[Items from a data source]
--*--

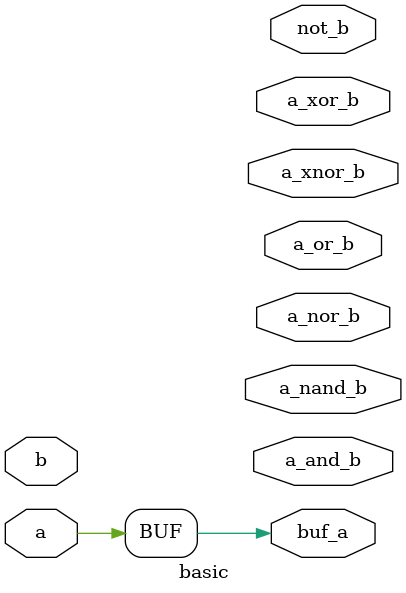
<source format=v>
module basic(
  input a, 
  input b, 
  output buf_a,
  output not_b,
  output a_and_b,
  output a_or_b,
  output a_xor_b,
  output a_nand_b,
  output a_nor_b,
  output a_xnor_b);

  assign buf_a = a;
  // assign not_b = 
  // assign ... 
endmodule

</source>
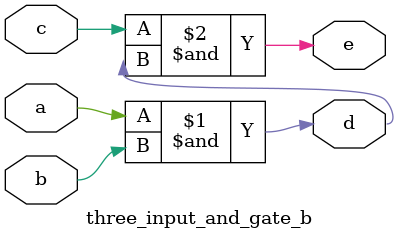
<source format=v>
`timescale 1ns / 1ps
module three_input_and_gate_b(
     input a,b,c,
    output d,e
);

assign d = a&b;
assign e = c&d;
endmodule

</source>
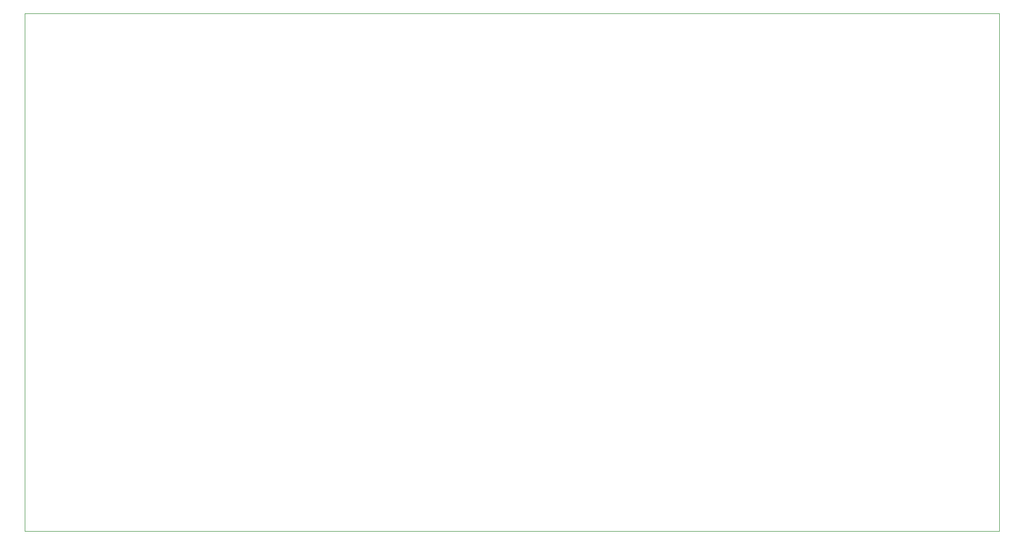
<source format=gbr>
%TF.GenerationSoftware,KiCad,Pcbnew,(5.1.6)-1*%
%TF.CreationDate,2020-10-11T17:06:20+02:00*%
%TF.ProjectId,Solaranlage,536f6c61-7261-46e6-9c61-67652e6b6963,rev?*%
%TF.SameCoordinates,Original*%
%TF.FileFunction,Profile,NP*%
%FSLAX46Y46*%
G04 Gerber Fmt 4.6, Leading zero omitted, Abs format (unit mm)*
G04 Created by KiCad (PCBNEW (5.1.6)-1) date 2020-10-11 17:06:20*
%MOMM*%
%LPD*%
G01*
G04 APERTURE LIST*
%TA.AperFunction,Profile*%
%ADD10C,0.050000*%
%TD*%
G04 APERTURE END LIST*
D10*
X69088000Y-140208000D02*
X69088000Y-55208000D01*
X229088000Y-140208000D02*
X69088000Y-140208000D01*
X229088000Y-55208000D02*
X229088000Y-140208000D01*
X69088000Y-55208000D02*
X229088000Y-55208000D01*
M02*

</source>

--*--

§ GOAL OF THE EXERCISE: Please copy out each line of the data in which the word "format" occurs.

§ REPLY TO THE TASK:
<source format=v>
<source format=v>
<source format=gbr>
G04 Gerber Fmt 4.6, Leading zero omitted, Abs format (unit mm)*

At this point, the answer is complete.